The case for MongoDB begins
In a startup or small business, it is not uncommon to have frequent iterations of the technology to refine and match the needs of the brick and mortar side of the business. Financial software is not exempt from these refinements, regardless of the age of the industry (especially for a financial startup that is a disrupter). Thus many of the ideals for database software begin to shift when considering what these iterations will involve and how much time will be allocated to them. In my most recent case, the data has been in a transitionary state for over a year. Our formulas, sources, and granularity refine over time, and as a result the data set changes frequently with it. This immediately made us worry about the pain of Rails migrations. If we were going to have upwards of thousands of changes to our database schema over time, how would that impact our database? What if we needed to store shitty data for a period of time until we had a chance to refine it? These questions and more made us think outside of the ActiveRecord default and start looking elsewhere for solutions.
Our eyes turned to MongoDB. I was already somewhat of a thought leader on MongoDB but I remained non-biased in my assessment of whether it was a good move for the business in the short and long term. Since we did not fully understand our data and we knew this would be a pain point, the rigidity of ActiveRecord and RDBMS would only worsen those pains. Thus MongoDB was our choice for it’s infinite scalability and speed leaving us to still with two big concerns: relationships and transactions.

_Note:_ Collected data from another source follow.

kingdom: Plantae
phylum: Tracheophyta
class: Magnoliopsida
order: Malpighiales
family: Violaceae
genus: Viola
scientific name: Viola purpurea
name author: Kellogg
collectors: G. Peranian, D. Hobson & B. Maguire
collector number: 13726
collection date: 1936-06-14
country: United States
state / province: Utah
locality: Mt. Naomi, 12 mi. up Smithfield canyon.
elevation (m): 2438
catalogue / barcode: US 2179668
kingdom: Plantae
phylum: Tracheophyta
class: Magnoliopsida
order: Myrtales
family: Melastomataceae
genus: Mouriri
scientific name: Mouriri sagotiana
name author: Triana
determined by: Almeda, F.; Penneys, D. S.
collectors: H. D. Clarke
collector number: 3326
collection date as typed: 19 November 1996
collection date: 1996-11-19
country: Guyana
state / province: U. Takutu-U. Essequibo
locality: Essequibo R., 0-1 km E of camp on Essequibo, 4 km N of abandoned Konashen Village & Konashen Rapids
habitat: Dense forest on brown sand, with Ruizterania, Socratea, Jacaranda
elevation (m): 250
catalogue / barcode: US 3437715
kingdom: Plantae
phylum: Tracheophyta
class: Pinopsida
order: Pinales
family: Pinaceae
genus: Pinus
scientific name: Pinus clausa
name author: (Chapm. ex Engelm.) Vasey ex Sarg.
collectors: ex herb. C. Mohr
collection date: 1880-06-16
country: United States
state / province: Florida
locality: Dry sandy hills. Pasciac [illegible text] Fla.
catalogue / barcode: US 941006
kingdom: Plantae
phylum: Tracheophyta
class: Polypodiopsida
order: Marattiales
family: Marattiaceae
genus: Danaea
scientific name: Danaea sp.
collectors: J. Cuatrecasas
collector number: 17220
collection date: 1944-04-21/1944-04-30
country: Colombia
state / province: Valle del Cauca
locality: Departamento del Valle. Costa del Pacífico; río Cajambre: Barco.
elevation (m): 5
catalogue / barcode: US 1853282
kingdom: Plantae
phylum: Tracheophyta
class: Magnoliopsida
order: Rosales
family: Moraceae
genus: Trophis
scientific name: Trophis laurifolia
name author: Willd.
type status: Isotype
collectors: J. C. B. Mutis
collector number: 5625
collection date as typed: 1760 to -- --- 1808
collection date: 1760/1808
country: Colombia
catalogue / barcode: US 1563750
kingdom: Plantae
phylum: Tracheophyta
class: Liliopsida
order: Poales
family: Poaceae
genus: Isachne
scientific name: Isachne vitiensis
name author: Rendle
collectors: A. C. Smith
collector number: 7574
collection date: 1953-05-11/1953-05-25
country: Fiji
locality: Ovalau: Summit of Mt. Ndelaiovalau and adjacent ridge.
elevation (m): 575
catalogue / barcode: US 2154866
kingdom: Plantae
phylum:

Relationships with ActiveModel and Mongoid
Since MongoDB is a NoSQL data store, we have the best of both worlds in that we can store very dirty data, but we can also scrub that data over time and store the polished result in the same document. ActiveModel and the Mongoid gem were our answer. The two of them create a very similar feel and structure to ActiveRecord, while preserving the advantages of native MongoDB such as aggregation. Mongoid leverages ActiveModel within Rails to architect a rigid database schema that is controlled, defined and regulated by application code rather than a SQL layer. The queries made are very similar (or in many cases identical) methods that would be used by ActiveRecord for RDBMS. This provides the ability to be mostly database agnostic, while taking advantage of rigidity in Rails models and not carrying if the underlying data store is transactional, relational, or flat storage. Our app builds the relations, tracks the data, and performs with lightning speed regardless.
Scaleable and Speedy
MongoDB was designed to be horizontally scaleable. The technology supports sharding and master/slave replication out of the box and with no additional cost or overhead. The database is also open source, ensuring that even at enterprise level scale, you will not run into hidden license fees. This means that for most applications, your approach may be different, but you can handle application concurrency by load balancing across nodes which can further rely on separate replica sets. This really means your application is likely to be the bottle neck, not the database. It changes your strategy, no doubt, but arguably for the better.
What about Transactions?
Okay, so you’re still not convinced that the app layer can be transactional? Fine. Let’s talk about transactions. Specifically, let’s talk about ACID and atomic operations, because that’s the real concern when it comes to data integrity. Since MongoDB supports atomic operations on a document level, what you need to really consider is how you support data integrity across relationships, backups, etc. Replication across nodes, and ActiveModel validations will help you there. You can also consider how you architect your data in order to take advantage of document based storage.
Often times RDBMS offers stored procedures, audit trails and migration patterns designed to cascade one data set to another. I knew that our data would be cleaned up over time, but I needed to ensure not to lose the history or context of where that data came from. We were also worried about roll backs in the event of data corruption. The ruby ecosystem is full of gems that supports these cascades with Rails models using Mongoid. Furthermore, I am leveraging gems to keep a separate database of all transactional history. It may not be 100% transactional like you would see in many RDBMS platforms, but we are damned close enough.